Davanın tamamen ıslahı mümkün olduğu gibi kısmen ıslahı da mümkündür. Ancak ıslahın yapılması zamanı bakımından Kanunda sınırlandırılmış ve HMK’nin “Islahın Zamanı ve Şekli” başlıklı 177. maddesinin 1. fıkrasında tahkikatın sona ermesine kadar ıslahın yapılabileceği düzenlenmiştir.
Somut olaya gelince; 13.05.2014 tarihli celsede; ‘‘HMK’nin 186. maddesi gereği tahkikatın bittiği, sözlü yargılamaya geçildiği, hususunun ve bir daha ki celse belirlenen gün ve saatte mahkemede hazır bulunmadıkları takdirde yokluklarında hüküm verileceği hususunun taraflara ihtarına, (ihtarat yapıldı)’’ şeklinde ara karar kurulmuştur. Davacı vekili ise, 04.06.2014 tarihli ıslah dilekçesi ile dava dilekçesindeki 10.000,00 TL ecrimisil talebini arttırarak 2.047.922,00 TL asıl alacak ile birlikte, asıl alacağa dava tarihine kadar işletilen 163.390,75 TL yasal faiz tutarının ödenmesine, 2.047.922,00 TL asıl alacağa dava tarihinden itibaren işleyecek avans faizi oranında temerrüt faizi işletilerek tahsiline karar verilmesini talep etmiş ve 05.06.2014 tarihinde 37.592,95 TL ıslah harcı yatırmıştır. Mahkemece 05.06.2014 tarihli son celsede ıslah ile attırılan dava değeri dikkate alınarak hüküm kurulmuştur. Ancak taraf vekillerinin hazır olduğu 13.05.2014 tarihli celsede tahkikatın sona erdiği bildirildiğine göre tahkikatın sona ermesinden sonra yapılan ıslah ile arttırılan miktar yönünden ret kararı verilmesi gerekirken, yazılı şekilde sonuca gidilmesi hatalıdır.
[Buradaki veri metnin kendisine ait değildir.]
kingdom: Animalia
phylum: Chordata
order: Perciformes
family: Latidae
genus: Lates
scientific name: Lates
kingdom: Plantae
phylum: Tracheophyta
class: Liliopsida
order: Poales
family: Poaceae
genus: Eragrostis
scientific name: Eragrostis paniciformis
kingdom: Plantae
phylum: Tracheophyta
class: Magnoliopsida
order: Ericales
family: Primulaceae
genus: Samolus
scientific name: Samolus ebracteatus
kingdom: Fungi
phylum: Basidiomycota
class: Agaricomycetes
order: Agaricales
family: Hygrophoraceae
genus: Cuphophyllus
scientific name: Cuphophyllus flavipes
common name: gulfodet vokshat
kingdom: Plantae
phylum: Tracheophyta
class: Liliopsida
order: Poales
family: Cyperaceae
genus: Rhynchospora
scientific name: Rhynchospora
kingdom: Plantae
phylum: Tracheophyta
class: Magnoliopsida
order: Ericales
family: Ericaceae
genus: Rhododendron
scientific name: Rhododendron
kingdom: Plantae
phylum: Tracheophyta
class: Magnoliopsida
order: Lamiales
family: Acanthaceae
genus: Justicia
Kabule göre de; hükmedilecek ecrimisil bedellerine ait olduğu yıllar itibariyle her dönem sonu tahakkuk tarihi itibariyle kademeli olarak belirlenen faize hükmedilmesi gerektiğinden, aylık kademeli faiz işletilmesine karar verilmesi yönünde bozma yapılması da doğru görülmemiştir. ” denmekle düzeltilmiş ise de, Dairemizin karar düzeltme ilamında maddi hata yapıldığı görülmektedir. Maddi hatanın Yargıtay ilamında yer alması halinde, bu maddi hatanın HMK’nin 305 (HUMK’un 459). maddesi gereğince hükmün infazına kadar Dairesince düzeltilmesi mümkündür.
SONUÇ: Yukarıda açıklanan nedenlerle davalı vekilinin Dairemizin 22.11.2018 tarihli ve 2018/2514 Esas, 2018/19074 Karar sayılı ilamıyla maddi hata yapıldığı görüldüğünden, maddi hata talebinin kabulü ile Daire ilamının 2. bendinin somut olaya gelince ibaresi ile başlayan paragrafının son cümlesinde yer alan “… yönünden ret kararı” ibaresi çıkartılarak yerine “göz önünde bulundurulmaksızın karar” ibaresinin eklenmesine , sonuç kısmında yer alan “1. Hukuk Dairesinin 13.06.2017 tarihli ve 2014/20750 Esas, 2017/3433 Karar sayılı ilamının” ibaresinin çıkartılarak yerine “… 4. Asliye Ticaret Mahkemesinin 05.06.2014 tarihli ve 2011/751 Esas, 2014/182 Karar sayılı hükmünün” ibaresinin eklenmesine, Daire ilamındaki MADDİ HATANIN bu şekilde DÜZELTİLMESİNE, 22/05/2019 tarihinde oybirliğiyle karar verildi.